Credit unions may not be paying attention to consumer financial protection “as closely as warranted,” National Credit Union Administration Chairman Todd Harper said yesterday. Speaking at an industry event, Harper called for a dedicated NCUA program to supervise consumer financial protection compliance.
“The NCUA must create a dedicated program to supervise for compliance with consumer financial protection and fair lending laws. In doing so, we will better protect consumers’ interests, ensure that the credit union system lives up to its commitment to serve members, and provide a comparable level of consumer protection oversight as federal bank regulators,” said Harper.
In quality control reviews of examination reports, the NCUA observed weaknesses in credit unions’ compliance management systems, Harper said, adding that “if left unchecked, issues such as deficient recordkeeping, or inadequate training, or weak internal review or audit processes could lead to heightened risks.”

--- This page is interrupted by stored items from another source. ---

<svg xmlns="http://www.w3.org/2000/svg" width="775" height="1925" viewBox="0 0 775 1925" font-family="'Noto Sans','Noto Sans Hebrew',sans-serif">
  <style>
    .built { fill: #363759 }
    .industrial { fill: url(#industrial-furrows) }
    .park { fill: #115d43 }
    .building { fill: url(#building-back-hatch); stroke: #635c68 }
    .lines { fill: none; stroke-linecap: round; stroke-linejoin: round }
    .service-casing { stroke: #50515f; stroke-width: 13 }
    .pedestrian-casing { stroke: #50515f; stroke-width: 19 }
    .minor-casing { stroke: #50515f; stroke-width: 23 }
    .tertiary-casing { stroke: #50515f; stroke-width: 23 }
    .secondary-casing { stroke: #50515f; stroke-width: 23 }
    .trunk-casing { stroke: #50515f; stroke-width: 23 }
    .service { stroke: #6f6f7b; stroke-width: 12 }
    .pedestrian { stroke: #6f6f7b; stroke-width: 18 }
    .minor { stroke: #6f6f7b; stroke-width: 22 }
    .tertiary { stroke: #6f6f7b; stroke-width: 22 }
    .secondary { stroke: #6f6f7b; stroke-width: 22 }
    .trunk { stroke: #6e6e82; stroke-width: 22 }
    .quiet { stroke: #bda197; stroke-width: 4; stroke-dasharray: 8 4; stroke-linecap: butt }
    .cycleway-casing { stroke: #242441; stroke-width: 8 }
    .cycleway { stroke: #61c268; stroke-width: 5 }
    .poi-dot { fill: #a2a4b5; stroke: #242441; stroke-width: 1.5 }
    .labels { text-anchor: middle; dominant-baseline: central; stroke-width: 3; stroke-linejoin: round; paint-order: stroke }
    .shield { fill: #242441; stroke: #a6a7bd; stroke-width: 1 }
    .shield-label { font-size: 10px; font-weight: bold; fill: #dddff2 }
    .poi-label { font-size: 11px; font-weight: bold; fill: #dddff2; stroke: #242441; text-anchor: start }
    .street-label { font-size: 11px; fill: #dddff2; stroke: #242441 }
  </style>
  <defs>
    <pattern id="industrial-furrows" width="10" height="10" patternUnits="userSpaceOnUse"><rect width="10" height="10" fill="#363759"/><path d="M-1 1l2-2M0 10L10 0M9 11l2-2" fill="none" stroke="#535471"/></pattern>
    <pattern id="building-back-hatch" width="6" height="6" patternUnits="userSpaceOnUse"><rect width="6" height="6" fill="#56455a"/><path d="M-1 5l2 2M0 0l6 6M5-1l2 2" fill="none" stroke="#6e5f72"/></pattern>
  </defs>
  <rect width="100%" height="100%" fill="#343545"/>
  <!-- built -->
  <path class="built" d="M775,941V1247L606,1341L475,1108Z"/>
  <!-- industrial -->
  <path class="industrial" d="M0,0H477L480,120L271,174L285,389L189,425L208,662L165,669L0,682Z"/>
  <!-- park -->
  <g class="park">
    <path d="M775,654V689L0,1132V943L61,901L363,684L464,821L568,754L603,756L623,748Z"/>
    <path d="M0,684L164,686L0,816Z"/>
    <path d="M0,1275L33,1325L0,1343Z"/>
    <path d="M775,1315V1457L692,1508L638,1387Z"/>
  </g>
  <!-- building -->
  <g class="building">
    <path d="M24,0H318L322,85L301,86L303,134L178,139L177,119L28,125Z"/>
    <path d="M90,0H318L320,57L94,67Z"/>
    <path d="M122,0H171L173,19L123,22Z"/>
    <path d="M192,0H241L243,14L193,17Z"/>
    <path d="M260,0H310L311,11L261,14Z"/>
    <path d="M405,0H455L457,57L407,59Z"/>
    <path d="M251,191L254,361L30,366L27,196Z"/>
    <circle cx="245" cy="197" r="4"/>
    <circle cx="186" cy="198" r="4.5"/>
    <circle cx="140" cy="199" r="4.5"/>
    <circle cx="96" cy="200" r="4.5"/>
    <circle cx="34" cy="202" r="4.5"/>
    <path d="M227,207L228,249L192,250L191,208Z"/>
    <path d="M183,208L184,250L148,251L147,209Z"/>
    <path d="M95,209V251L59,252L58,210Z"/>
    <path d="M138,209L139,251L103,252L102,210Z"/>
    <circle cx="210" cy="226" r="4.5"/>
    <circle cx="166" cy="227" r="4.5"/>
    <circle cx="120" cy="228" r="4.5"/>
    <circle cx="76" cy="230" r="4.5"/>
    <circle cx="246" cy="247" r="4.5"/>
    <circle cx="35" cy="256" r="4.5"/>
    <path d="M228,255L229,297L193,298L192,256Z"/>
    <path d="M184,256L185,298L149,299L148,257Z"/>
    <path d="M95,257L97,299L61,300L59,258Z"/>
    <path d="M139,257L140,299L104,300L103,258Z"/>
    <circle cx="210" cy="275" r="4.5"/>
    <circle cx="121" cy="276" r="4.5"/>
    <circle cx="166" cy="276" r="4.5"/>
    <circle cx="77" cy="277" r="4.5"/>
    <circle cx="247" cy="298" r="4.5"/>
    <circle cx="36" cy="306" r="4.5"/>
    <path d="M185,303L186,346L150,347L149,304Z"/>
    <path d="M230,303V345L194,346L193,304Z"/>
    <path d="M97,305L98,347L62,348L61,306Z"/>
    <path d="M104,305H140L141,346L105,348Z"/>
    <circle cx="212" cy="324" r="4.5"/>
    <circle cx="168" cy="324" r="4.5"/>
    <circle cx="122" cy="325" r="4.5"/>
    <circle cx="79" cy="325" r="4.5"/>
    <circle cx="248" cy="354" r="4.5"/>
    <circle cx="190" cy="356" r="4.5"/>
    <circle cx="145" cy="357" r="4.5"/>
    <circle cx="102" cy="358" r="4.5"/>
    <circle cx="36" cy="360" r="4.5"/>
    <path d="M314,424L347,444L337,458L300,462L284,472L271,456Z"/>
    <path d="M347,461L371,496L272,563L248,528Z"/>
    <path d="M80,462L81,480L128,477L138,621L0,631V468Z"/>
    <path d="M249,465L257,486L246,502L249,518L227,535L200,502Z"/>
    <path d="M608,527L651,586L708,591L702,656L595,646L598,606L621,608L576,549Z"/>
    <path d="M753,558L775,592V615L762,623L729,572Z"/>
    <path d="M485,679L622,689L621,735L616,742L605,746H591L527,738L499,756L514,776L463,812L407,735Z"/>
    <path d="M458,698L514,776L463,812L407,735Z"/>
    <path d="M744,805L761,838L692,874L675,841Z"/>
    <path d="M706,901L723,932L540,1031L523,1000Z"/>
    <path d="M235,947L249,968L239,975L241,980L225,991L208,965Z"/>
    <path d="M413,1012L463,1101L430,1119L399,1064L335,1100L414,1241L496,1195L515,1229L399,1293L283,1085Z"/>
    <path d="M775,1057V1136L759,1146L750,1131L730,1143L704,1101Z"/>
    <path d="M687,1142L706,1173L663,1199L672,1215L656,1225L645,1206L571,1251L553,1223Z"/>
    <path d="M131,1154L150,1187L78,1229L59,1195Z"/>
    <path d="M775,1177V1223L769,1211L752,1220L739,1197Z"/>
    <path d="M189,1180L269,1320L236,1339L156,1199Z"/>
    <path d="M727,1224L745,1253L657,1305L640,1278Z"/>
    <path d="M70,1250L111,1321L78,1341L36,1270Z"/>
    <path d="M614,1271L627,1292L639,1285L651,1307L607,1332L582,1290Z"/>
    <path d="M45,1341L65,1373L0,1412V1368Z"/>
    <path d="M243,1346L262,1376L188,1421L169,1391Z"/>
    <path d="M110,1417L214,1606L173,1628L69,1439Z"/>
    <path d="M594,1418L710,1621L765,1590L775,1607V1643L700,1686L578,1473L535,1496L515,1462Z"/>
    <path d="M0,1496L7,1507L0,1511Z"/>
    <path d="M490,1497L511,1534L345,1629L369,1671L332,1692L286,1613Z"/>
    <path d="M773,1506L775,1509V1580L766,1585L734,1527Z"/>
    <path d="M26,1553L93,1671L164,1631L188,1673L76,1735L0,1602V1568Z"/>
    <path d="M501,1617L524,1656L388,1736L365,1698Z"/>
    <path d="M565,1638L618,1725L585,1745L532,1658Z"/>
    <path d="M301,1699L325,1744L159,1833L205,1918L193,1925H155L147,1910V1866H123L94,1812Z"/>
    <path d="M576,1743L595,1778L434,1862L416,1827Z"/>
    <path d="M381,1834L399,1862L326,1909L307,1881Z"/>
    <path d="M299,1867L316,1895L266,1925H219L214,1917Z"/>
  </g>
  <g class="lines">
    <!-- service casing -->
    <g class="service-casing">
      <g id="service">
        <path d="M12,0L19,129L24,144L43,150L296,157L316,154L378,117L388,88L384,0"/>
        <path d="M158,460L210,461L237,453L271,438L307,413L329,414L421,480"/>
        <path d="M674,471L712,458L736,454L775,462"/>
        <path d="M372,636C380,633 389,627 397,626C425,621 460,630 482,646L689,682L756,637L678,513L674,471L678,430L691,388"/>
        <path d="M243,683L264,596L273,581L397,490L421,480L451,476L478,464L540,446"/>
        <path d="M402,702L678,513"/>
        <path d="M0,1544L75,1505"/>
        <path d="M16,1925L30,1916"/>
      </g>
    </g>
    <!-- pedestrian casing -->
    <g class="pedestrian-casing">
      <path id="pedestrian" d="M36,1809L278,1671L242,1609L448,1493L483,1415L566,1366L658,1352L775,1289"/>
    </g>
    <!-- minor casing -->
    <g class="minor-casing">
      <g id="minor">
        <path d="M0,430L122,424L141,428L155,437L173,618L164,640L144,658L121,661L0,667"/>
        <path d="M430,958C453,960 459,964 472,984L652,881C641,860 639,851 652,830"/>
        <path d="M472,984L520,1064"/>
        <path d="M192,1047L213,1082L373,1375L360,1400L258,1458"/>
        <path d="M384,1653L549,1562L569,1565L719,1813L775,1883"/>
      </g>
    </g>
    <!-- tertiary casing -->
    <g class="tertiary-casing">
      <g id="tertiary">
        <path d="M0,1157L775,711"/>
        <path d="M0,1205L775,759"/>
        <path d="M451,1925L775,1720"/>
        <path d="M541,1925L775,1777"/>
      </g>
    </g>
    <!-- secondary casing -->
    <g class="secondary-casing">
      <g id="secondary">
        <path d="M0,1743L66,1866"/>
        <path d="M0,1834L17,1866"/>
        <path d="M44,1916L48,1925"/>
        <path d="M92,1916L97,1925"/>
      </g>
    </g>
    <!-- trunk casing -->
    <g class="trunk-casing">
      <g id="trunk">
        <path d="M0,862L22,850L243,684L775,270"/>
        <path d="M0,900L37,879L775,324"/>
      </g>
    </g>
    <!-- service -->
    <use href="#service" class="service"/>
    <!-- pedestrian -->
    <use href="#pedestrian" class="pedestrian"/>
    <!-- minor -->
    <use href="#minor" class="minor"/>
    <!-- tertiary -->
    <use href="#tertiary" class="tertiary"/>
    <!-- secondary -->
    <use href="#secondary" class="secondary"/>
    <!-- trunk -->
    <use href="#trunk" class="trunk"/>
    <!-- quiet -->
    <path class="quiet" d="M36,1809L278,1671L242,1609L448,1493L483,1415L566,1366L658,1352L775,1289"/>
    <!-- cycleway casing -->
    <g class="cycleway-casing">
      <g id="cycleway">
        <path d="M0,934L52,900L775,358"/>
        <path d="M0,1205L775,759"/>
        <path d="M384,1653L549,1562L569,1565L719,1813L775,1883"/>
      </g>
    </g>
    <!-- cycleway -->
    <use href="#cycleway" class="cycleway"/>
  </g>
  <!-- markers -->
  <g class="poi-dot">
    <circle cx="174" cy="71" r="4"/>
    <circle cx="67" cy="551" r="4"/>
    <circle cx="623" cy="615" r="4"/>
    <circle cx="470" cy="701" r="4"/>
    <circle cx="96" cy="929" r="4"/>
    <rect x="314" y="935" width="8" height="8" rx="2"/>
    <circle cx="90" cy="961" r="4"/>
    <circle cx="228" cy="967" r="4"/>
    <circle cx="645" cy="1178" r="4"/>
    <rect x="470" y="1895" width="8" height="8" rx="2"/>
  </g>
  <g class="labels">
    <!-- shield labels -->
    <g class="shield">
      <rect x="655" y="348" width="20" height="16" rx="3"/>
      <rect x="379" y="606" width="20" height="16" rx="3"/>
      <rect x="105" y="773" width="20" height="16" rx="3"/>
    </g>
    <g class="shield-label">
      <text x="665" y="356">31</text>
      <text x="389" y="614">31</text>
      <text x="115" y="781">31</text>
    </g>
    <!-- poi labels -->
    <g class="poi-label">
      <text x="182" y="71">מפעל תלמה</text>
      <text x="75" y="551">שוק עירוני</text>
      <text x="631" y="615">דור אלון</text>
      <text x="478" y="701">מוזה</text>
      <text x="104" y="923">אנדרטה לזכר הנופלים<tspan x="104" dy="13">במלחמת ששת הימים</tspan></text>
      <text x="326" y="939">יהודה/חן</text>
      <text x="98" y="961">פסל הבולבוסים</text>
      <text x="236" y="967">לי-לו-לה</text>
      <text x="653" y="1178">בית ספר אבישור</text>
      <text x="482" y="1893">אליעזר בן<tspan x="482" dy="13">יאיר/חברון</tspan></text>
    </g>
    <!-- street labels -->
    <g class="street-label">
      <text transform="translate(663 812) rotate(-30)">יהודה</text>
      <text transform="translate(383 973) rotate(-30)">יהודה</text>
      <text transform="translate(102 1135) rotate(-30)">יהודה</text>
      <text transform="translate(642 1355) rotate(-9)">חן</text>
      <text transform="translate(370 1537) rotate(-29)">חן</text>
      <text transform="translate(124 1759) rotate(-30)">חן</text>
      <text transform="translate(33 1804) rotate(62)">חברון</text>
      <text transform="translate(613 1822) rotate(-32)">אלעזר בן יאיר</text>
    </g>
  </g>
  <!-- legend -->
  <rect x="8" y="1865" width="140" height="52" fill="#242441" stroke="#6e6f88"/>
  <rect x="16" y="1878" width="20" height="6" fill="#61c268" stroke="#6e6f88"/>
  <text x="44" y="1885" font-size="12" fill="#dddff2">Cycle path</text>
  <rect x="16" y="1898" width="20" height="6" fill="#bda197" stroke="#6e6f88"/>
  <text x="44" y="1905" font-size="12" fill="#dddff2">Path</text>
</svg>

NCUA observed shortfalls in compliance with the Fair Credit Reporting Act, potentially affecting the credit scores of consumers, Harper said, as well as Electronic Fund Transfer Act issues that may have prevented consumers from understanding their accounts and may have led to expensive fees. NCUA also flagged Truth in Lending Act compliance problems where credit unions did not provide complete and accurate disclosures to their members or correctly calculate the finance charge for certain consumer loans.